Issue Status

It’s magic when an engineer ships busted code and Sentry sends them a notification about the problem. But engineers often struggled to find relevant issues in an ocean of old bugs.

The vast majority of customers had hundreds of old issues kicking around that they weren’t investigating or resolving, sort of like an email inbox.

So it was clear that we needed to elevate critical problems to the top of their list so that an engineer could head to and immediately see the issues that were most relevant to them. This led to discussions with engineers and brainstorming with the design team, after which I made a list of potential issue statuses that could help us do just that:

Figure 1. A diagram showing potential new issue statuses.

With these statuses we could elevate New, Escalating, and Regressed issues in some way and then push Ongoing and older issues to the bottom of their list.

I also worked on a single action—Archive—that would dismiss an issue and clean up their list. This led to several brainstorming sessions where I realized we also needed to alert customers when those archived issues escalated or got significantly worse in a short period of time.

I made a diagram showing the issue lifecycle in this brave new world:

Figure 2. How an issue changes status over time.

From here I could experiment with how we might represent these statuses in the app. In the first concept below, I explored how these statuses could work together into a concept called Severity. Ongoing issues would be marked as less severe and be pushed to the bottom.

I really wanted to make an interface that didn’t require clicking or scrolling or hunting for issues at all.

Figure 3. Sorting issues by severity.

But what if engineers wanted to quickly filter the whole page by the status? I heard a lot about how engineers often cared about new issues in their latest release first—and that’s the primary use case of Sentry. I wanted developers to feel like they could trust Sentry to show them brand new problems right away so they could feel confident that a release was “safe.”
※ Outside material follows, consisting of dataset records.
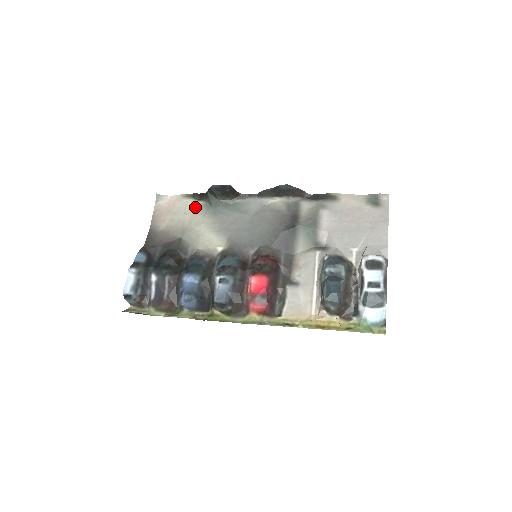
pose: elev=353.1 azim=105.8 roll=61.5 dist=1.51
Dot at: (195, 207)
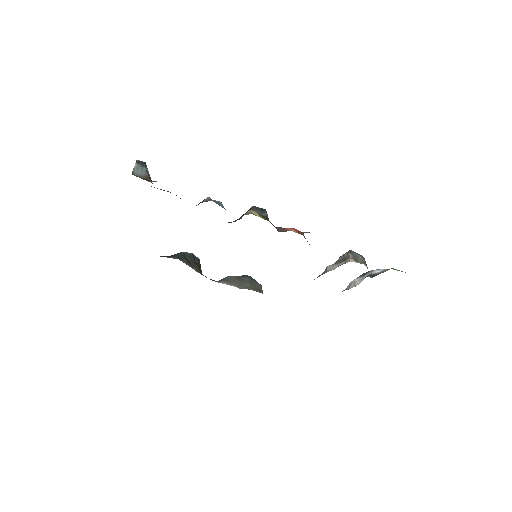
Dot at: occluded
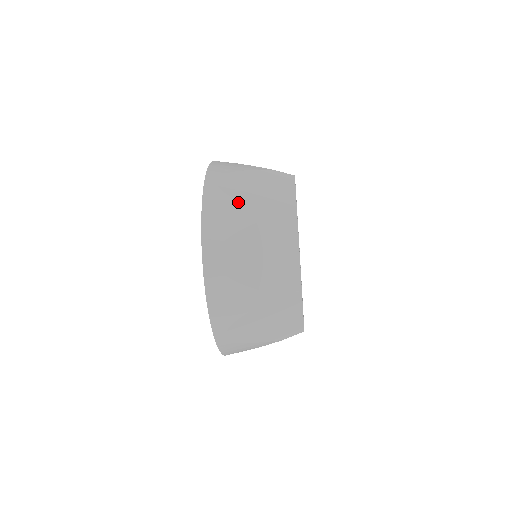
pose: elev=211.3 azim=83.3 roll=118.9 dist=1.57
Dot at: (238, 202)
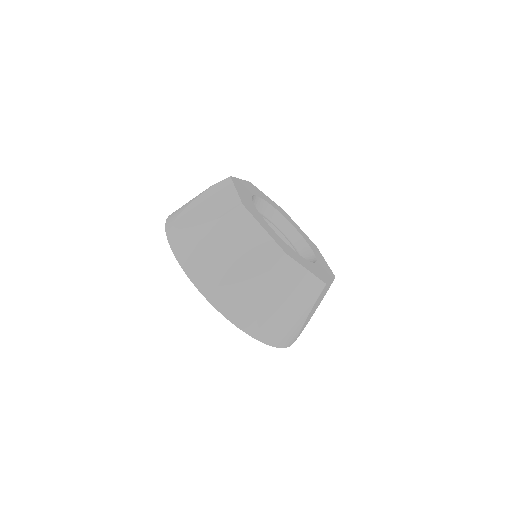
Dot at: occluded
In the concepts below, I tried to optimize for that feeling:

Figure 4. Using tabs to separate issues by status.

But this would involve too much darn clicking! And, as an engineer, I don’t want to hunt for Escalating issues if they’re important and I need to see them right away. Tabs were a no-go then.
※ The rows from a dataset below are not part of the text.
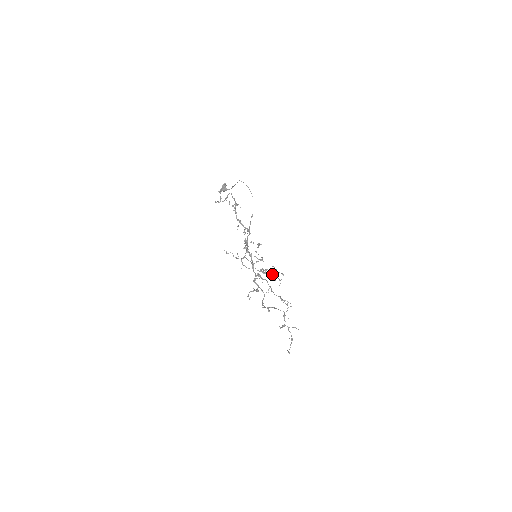
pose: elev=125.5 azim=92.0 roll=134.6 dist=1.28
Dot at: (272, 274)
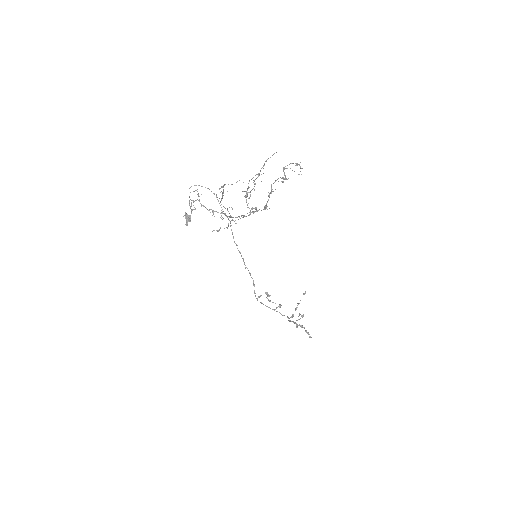
Dot at: (255, 184)
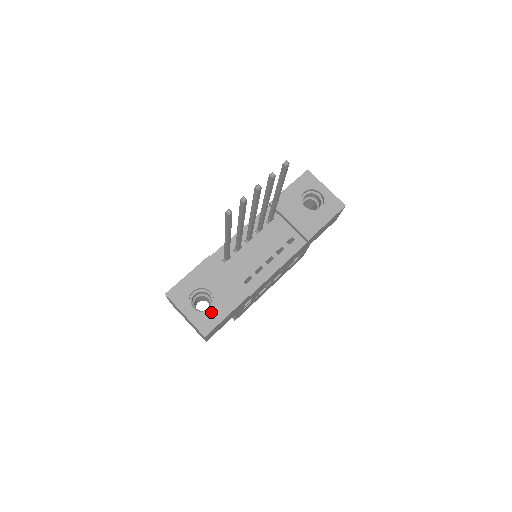
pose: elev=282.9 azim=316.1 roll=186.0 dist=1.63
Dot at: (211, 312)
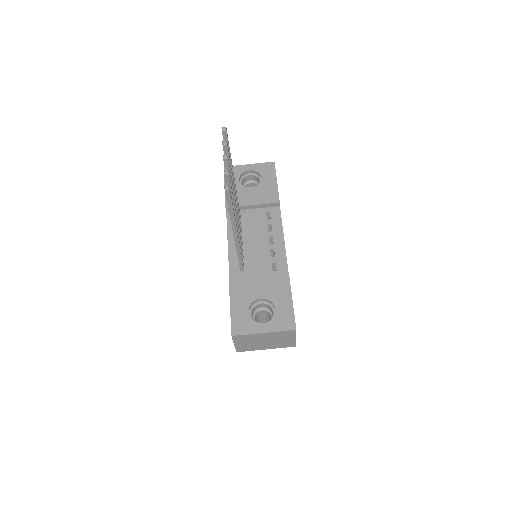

The final concept was much simpler, labelling the issues by status first since fixing the sort could be part of a much larger project in the future. And considering this was the most important page in the product, we wanted to roll out a small batch of changes to be safe.
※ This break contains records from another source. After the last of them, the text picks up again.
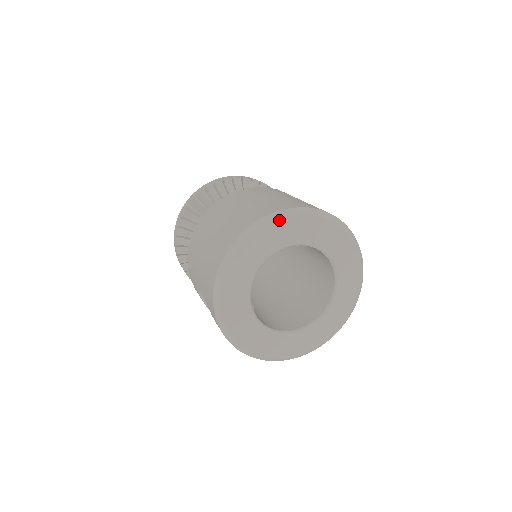
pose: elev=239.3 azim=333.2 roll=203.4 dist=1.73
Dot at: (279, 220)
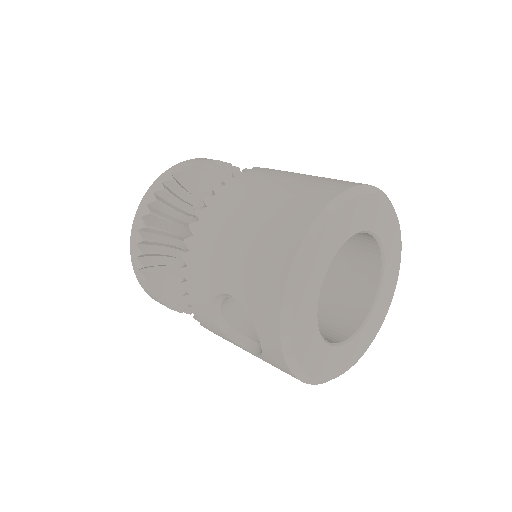
Dot at: (358, 197)
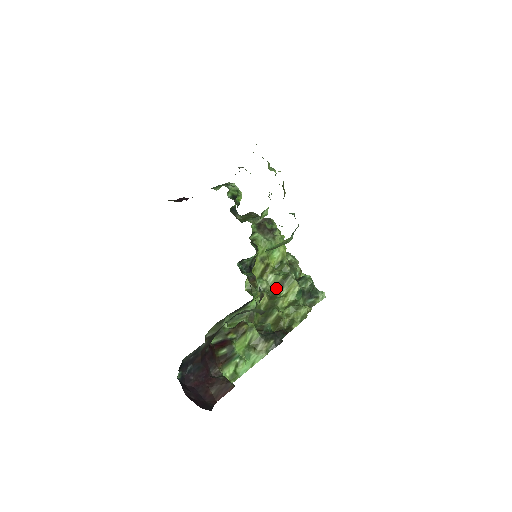
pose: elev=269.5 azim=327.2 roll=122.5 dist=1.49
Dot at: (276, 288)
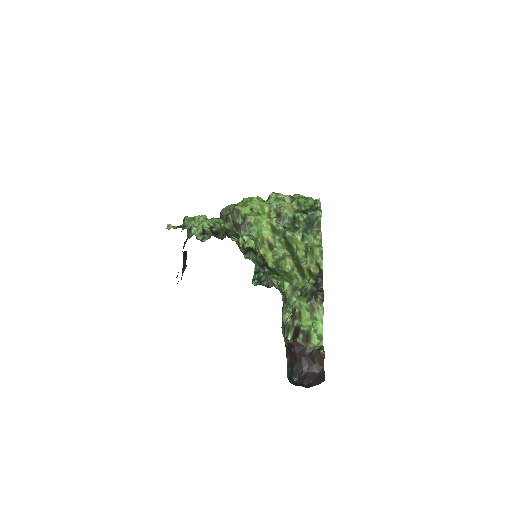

Figure 5. The final concepts that I pitched to customers and internal stakeholders.

This design also increased the time period to show events in the last 14 days instead of the last 7. The idea here being that now engineers would be able to see patterns in the data much more clearly over a longer time period.

By the time I left Sentry, engineers had started work on building out the rather complicated Escalating status since the whole design rested on detecting anomalies in these patterns. I also imagined that, in the future, this could play into improving notifications. A lot of Sentry customers viewed issue notifications directly in Slack or email and these statuses could decrease the number of noisy notifications they received, in the hope of only alerting them of the critical problems in their code.